* What to do: What you return must be an exact copy of the lines in the listing below between the line holding "This means that" and the line holding "Build capacity and", inclusive, and nothing more.

* The input:
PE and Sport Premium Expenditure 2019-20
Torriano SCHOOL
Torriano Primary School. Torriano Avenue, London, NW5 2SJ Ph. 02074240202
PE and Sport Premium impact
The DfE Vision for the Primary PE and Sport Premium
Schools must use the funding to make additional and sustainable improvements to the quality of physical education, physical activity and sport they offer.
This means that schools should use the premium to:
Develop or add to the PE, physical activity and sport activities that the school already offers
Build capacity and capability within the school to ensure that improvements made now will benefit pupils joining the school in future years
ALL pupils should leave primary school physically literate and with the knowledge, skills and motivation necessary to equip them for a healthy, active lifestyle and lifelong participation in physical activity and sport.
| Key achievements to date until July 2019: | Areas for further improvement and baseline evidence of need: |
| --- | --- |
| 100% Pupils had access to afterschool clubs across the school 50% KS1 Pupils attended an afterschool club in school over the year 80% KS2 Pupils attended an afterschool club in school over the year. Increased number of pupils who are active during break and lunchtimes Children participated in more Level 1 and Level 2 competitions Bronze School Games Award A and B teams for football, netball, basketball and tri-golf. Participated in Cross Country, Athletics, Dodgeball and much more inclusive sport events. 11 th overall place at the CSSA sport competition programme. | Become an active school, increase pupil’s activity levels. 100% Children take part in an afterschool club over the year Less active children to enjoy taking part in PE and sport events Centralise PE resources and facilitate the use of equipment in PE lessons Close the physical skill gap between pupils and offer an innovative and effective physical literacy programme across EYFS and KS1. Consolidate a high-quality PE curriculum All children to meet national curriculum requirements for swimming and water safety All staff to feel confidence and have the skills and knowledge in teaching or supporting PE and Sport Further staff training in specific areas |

* * *

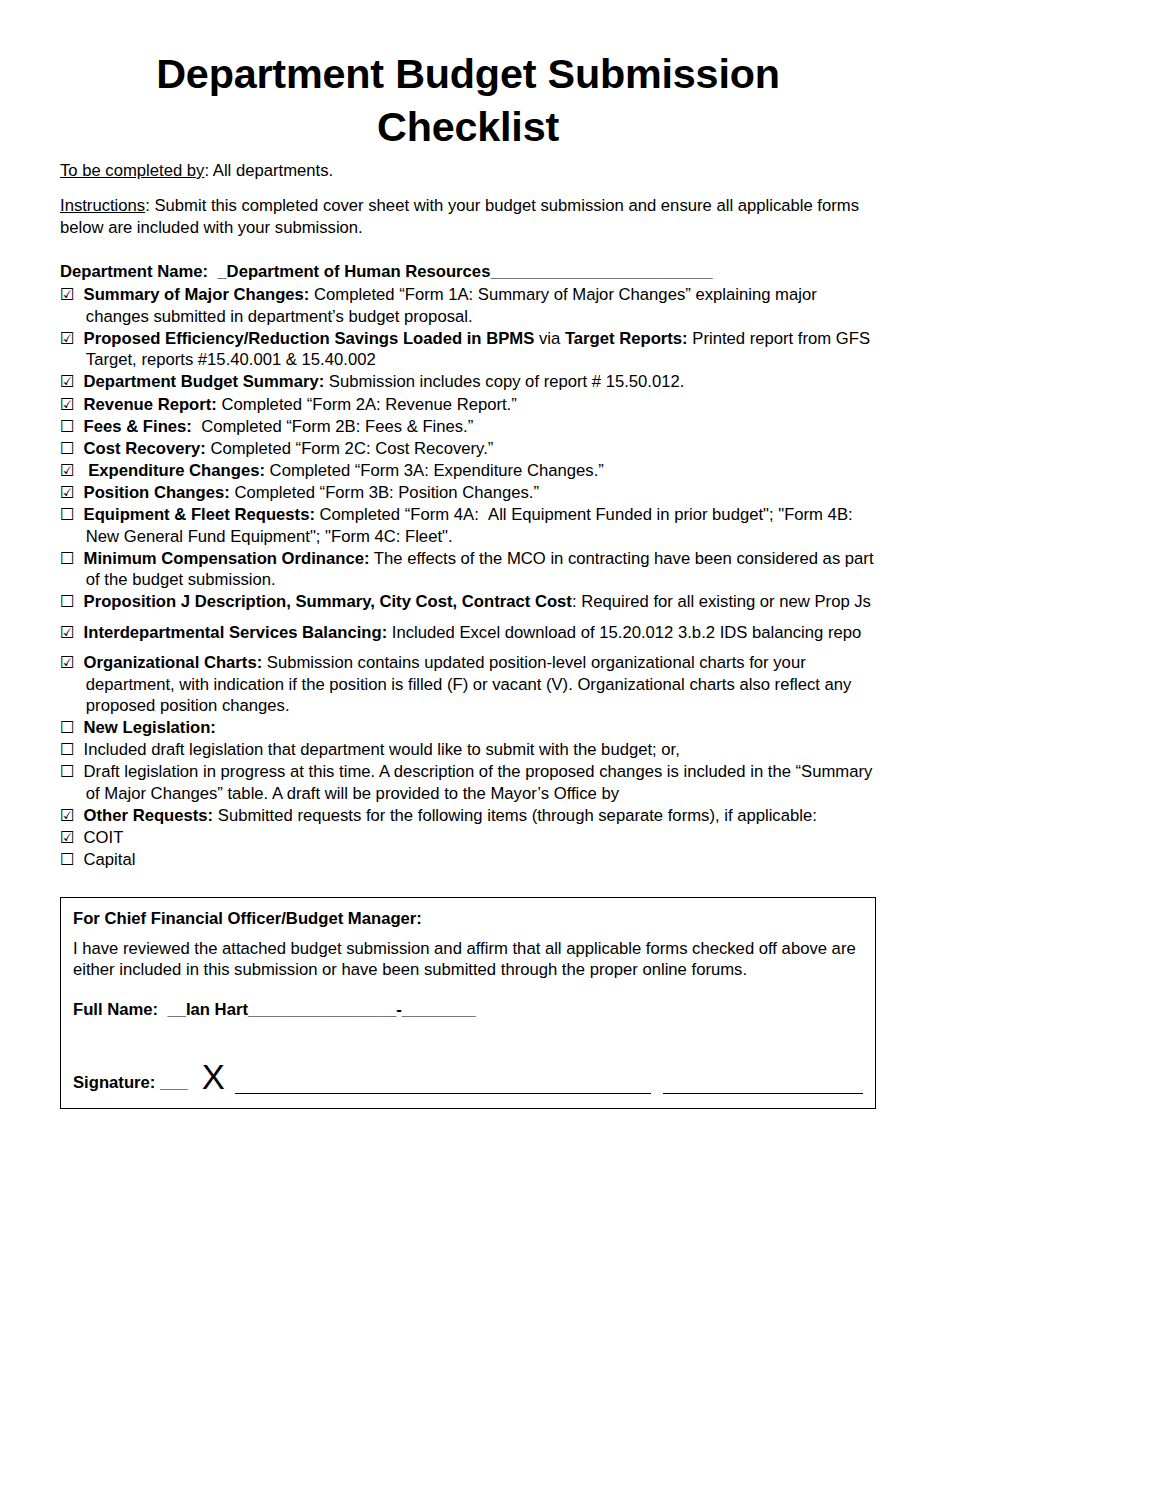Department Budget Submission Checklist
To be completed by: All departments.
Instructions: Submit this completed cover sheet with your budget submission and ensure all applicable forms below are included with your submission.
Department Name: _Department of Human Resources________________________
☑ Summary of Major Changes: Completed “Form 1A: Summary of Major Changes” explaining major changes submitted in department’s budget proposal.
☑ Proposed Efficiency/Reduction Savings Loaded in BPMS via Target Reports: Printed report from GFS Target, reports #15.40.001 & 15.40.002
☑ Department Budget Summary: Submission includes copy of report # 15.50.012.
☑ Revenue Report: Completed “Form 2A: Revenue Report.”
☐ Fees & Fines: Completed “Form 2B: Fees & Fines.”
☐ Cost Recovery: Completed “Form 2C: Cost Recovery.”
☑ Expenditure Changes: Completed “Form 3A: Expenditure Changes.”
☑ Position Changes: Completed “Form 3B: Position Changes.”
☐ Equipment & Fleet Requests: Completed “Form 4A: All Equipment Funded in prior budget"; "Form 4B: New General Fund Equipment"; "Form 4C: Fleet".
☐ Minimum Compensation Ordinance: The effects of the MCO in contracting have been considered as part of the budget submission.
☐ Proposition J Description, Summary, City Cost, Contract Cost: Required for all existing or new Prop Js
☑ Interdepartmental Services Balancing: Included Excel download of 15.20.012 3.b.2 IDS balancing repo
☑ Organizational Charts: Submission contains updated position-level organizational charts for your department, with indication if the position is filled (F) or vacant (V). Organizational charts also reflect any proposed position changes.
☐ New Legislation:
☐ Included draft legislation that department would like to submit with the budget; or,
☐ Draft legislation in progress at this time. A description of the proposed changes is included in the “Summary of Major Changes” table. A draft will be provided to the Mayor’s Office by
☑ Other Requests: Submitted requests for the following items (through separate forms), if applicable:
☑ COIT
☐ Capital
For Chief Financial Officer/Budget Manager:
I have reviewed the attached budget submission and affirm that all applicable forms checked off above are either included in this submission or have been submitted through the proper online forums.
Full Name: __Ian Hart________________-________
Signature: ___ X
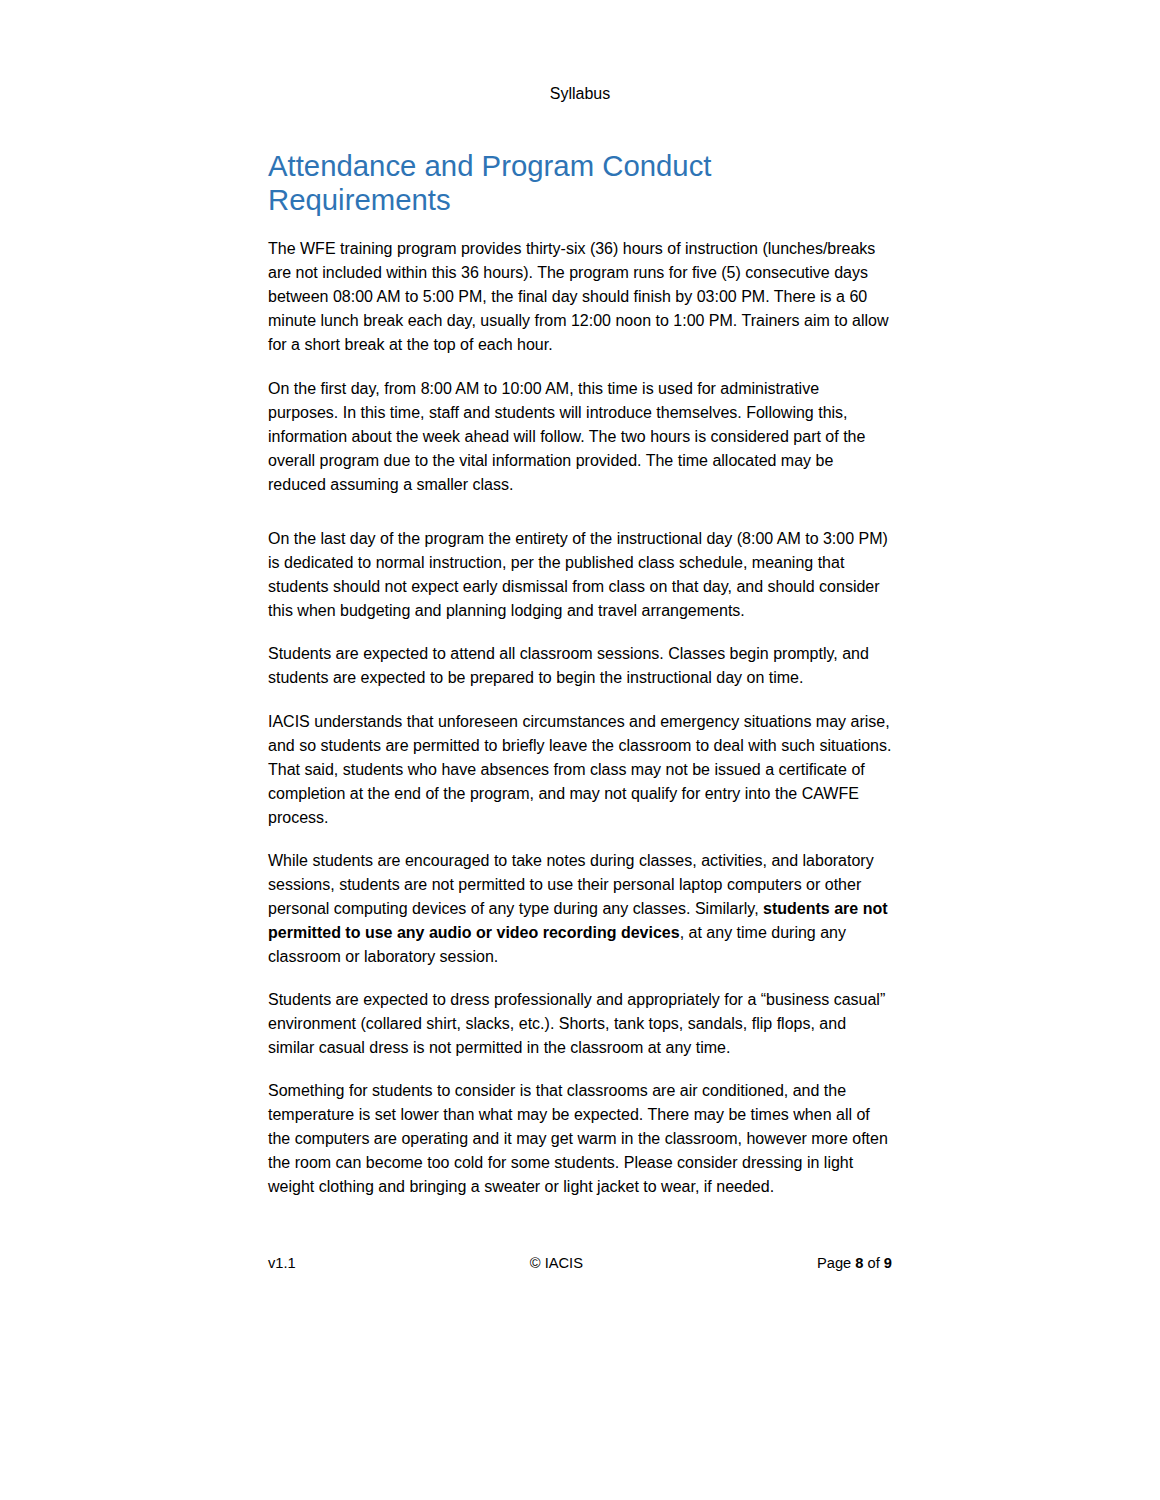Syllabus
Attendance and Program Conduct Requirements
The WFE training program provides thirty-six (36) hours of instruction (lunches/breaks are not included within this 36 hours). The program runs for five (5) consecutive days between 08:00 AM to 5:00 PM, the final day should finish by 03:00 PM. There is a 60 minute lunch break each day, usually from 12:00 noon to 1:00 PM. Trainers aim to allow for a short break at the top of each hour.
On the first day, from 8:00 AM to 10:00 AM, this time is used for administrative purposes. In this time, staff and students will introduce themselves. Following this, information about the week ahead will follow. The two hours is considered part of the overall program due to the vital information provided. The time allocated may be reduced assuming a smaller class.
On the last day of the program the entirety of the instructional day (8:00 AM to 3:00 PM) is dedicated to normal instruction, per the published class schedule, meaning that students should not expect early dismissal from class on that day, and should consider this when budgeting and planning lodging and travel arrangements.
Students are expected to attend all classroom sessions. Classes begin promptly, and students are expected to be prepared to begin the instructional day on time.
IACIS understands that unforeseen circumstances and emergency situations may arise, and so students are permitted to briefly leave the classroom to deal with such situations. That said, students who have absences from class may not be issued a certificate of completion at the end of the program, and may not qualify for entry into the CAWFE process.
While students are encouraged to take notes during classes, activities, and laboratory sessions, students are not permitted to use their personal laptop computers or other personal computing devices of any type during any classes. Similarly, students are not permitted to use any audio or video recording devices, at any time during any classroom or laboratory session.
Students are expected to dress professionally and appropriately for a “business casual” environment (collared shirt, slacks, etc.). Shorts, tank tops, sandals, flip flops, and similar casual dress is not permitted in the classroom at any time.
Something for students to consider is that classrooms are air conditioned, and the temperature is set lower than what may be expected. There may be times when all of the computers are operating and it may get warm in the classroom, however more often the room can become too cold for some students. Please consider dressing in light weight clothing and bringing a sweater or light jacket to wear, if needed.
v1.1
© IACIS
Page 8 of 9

---

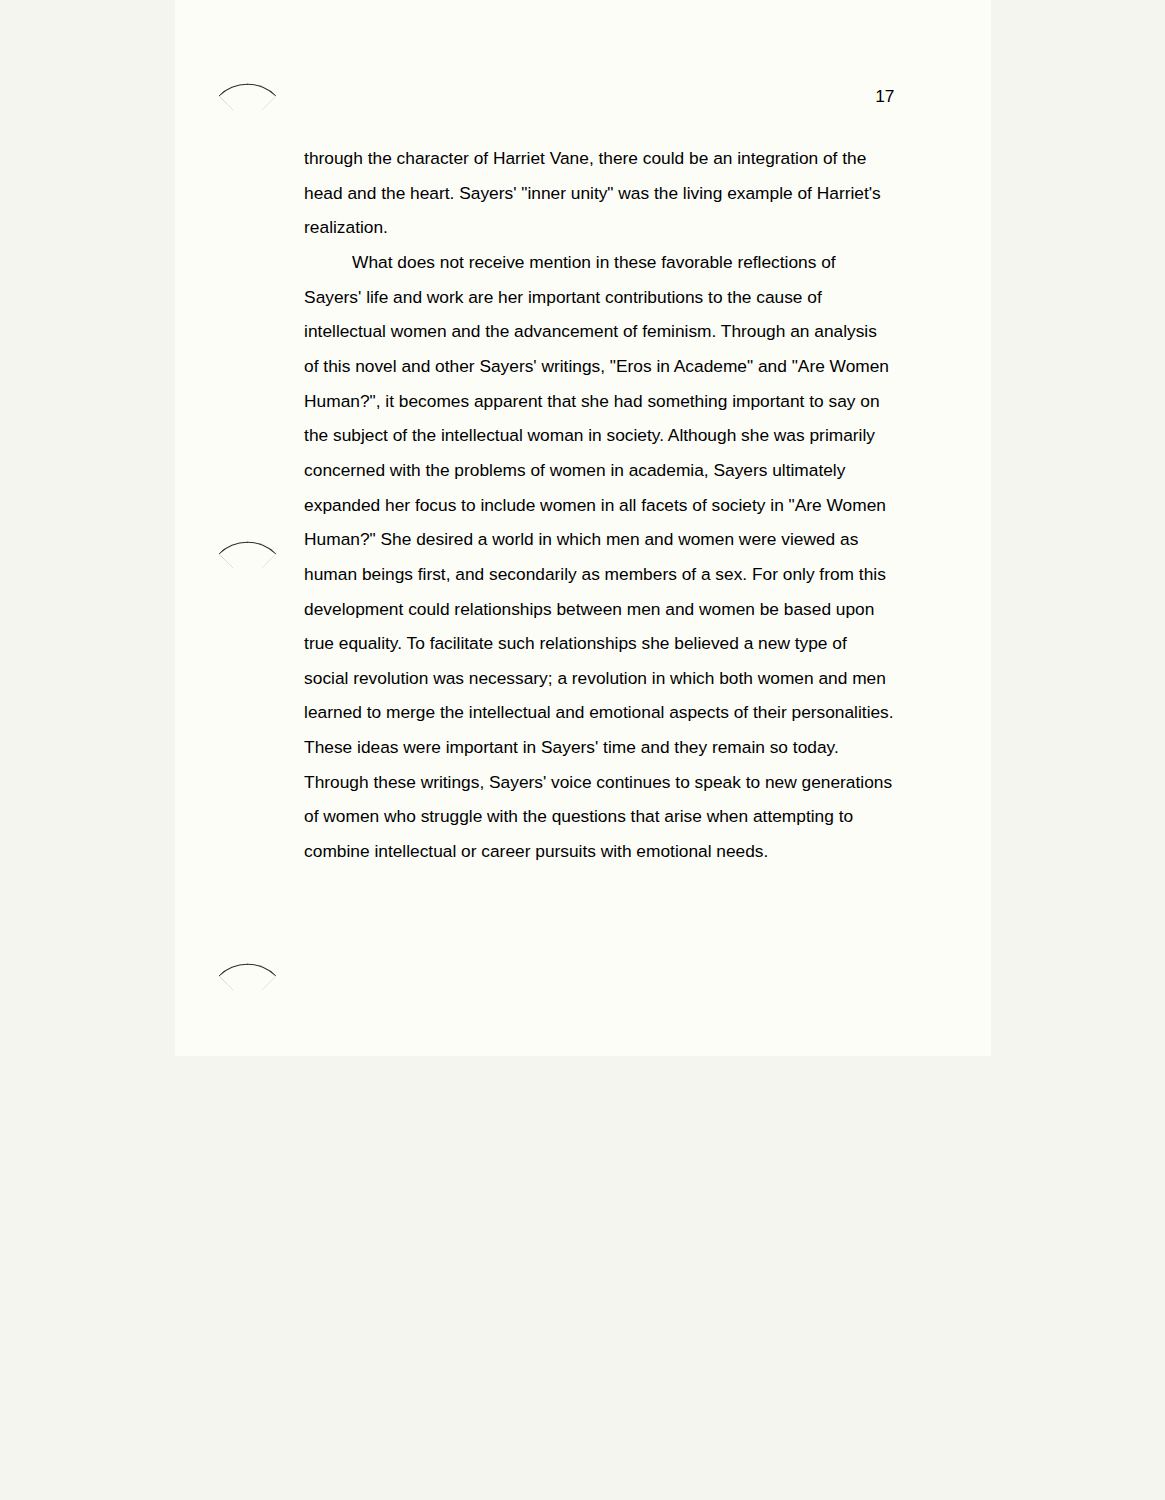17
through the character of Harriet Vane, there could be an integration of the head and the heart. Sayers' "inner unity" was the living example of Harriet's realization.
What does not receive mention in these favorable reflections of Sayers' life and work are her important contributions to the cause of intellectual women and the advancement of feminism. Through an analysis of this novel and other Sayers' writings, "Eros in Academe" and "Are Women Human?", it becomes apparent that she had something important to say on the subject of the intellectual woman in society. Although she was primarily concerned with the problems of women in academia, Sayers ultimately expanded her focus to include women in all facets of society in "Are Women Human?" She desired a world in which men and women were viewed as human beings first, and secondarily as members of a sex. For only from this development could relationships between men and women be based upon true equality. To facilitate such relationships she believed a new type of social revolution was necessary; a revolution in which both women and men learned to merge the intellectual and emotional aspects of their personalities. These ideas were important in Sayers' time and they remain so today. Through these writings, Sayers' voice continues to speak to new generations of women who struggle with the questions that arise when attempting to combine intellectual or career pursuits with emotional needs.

* Answer section:
This means that schools should use the premium to:
Develop or add to the PE, physical activity and sport activities that the school already offers
Build capacity and capability within the school to ensure that improvements made now will benefit pupils joining the school in future years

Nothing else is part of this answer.